**Required action 1**. Please restate the part of the Boring series page that opens with the words containing "Some time ago" and closes with "that I don't find interesting.", substituting "tendency" for "bias".
**Required action 2**. On the page about the Boring series of sign analyses, what prefix marks these posts?
**Required action 3**. Carry on the page about the Boring series of sign analyses from its final sentence.

**Document section**.

Bite-Size Semiotics

The Boring series

What?

Starting August 2025, on Tuesdays I try to post analyses of boring signs. They will have a Boring Tuesdays: prefix to separate them from the rest.

Why?

Some time ago I was exchanging messages with an actual linguist, Dr. Schimkowsky, after I read one of his articles that had been recommended for me by other actual linguist acquaintances. At some point he off-handedly mentioned that there is a sort of built-in bias of etnographic studies where the researchers tend to study things that, well, interest them. This kind of bias is very hard to battle, and probably cannot be avoided per se. And I don't claim that my approach here is even a reasonable solution. But in an experimental approach to at least offset or disturb the bias, I've decided to also analyze some signs that I don't find interesting.

Unsurprisingly it's actually a bit boring to try and analyze things I don't find interesting. Hence I'm calling these posts the Boring series. I'm trying to post these on Tuesdays if I've had the time and energy for boring tasks.

**Information provided**.
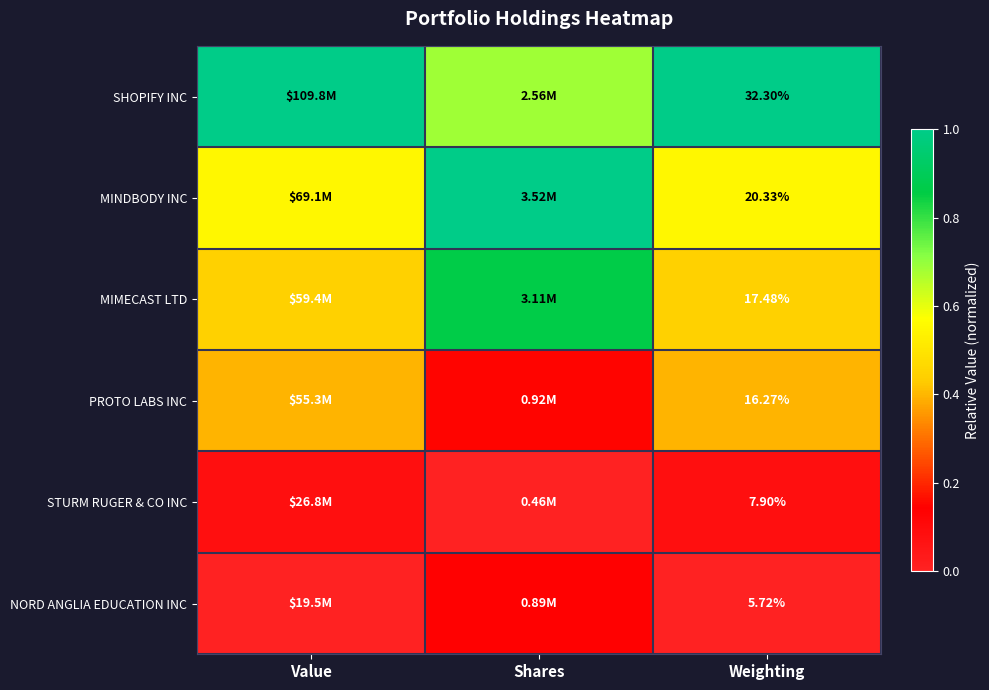

At Weighting, list the series in order from smallest to largest.

NORD ANGLIA EDUCATION INC, STURM RUGER & CO INC, PROTO LABS INC, MIMECAST LTD, MINDBODY INC, SHOPIFY INC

**Reply 1**.
Some time ago I was exchanging messages with an actual linguist, Dr. Schimkowsky, after I read one of his articles that had been recommended for me by other actual linguist acquaintances. At some point he off-handedly mentioned that there is a sort of built-in tendency of etnographic studies where the researchers tend to study things that, well, interest them. This kind of tendency is very hard to battle, and probably cannot be avoided per se. And I don't claim that my approach here is even a reasonable solution. But in an experimental approach to at least offset or disturb the tendency, I've decided to also analyze some signs that I don't find interesting.

**Reply 2**. Boring Tuesdays:

**Reply 3**.
How do I define boring?

That's the question, isn't it. For me boring has connotations similar to mundane, unexciting or predictable. And these are not always bad things. In my daily work I often describe that enterprise AI-solutions should be massive, boring and gray. You don't want to get excited or surprised about your morning porridge, bus route or email system, you want it to function as expected.

Relatedly, I've often thought about the idea that in order to appreciate e.g. trope subverting stories, or movies that avoid cliches, you first need to ingest a lot of culture to know what the (boring) cliches and tropes are. So boring sets the baseline.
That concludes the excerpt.